Hormonal regulation of human trophoblast differentiation: a possible role for 17beta-estradiol and GnRH

We have examined the role of 17beta-estradiol and gonadotropin releasing hormone (GnRH) in the regulation of functional differentiation in human trophoblasts. In contrast to its recognized functions as a proliferation-promoting hormone in a variety of cell types, we found that 17beta-estradiol induced terminal differentiation in human trophoblastic cells, and that this event was estrogen-receptor-mediated. This process involved a loss in expression of Cyclins A2 and E, and a coincident increase in p27(Kip1). The anti-proliferative effects of 17beta-estradiol were annulled by specific transforming growth factor-beta 1 (TGFbeta1)-neutralizing antibody, suggesting that 17beta-estradiol may mediate its growth-inhibitory actions, through TGFbeta1 activity. Following exposure to Buserelin, cultured human trophoblastic cells stopped proliferating and formed functionally mature syncytiotrophoblasts. This differentiation event, that involved a drastic loss in expression of proliferating-cell-nuclear-antigen, could be blocked by Cetrorelix, suggesting the involvement of functional GnRH receptors. Preliminary studies on the characterization of the human placental GnRH receptor, indicate the presence of multiple receptor isoforms across human gestation.

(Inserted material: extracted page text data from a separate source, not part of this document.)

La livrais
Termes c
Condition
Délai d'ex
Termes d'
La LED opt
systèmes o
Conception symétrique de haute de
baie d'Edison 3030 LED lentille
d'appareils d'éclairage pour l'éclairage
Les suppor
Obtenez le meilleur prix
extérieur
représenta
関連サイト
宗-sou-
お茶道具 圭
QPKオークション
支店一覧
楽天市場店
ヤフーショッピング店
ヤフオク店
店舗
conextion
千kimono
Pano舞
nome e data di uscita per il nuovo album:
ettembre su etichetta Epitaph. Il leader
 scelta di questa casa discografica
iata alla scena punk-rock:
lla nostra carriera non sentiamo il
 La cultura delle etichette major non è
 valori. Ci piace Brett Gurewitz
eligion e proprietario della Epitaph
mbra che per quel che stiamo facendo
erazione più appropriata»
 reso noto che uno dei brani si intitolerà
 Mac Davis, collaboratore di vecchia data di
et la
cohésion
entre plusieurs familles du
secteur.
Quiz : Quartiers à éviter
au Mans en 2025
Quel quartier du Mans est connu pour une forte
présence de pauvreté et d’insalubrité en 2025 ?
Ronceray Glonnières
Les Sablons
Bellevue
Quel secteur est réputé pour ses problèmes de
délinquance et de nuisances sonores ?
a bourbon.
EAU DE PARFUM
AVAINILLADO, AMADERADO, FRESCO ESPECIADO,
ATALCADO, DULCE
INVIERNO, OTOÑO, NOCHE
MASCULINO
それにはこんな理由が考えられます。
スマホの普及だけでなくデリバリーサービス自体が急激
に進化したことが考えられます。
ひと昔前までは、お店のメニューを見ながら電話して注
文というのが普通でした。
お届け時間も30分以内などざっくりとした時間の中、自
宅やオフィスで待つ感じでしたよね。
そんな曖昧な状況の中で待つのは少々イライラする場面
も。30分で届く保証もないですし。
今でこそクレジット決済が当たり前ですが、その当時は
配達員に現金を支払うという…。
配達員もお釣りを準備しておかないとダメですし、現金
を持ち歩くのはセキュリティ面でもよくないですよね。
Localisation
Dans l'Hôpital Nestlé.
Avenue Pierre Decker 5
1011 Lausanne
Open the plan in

Trophoblast 'pseudo-tumorigenesis': significance and contributory factors

Trophoblast cells of the human placenta proliferate, migrate, and invade the pregnant uterus and its vasculature in order to nourish the developing fetus, in a way that is imitated by malignant tumors. Many similarities exist between embryo implantation and the growth of cancer cells. We begin this article by reviewing decades of studies that have helped unearth the mechanisms that contribute to the tumor-like phenotype of human trophoblast cells. Interestingly, these attributes are only transient in nature, with stringent spatial and temporal confines. The importance of intrinsic molecular controls that effectively circumscribe the extent and duration of trophoblast incursion, becomes increasingly evident in abnormal pregnancies that are characterized by aberrant trophoblast proliferation/invasion. We summarize and discuss the significance of abnormalities in these regulatory mechanisms, and finally, speculate about the use of human trophoblastic cells as model systems for the study of a variety of cellular processes. While on one hand, human placental cells are bestowed with a capacity to proliferate indefinitely and invade extensively, on the other, these cells are also replete with mechanisms to regulate these tumor-like attributes and eventually progress to a senescent apoptotic state. This is therefore, a 'well-behaved' tumor. The comparison in the present review is between the invasive cytotrophoblastic cell type and the tumor cell type.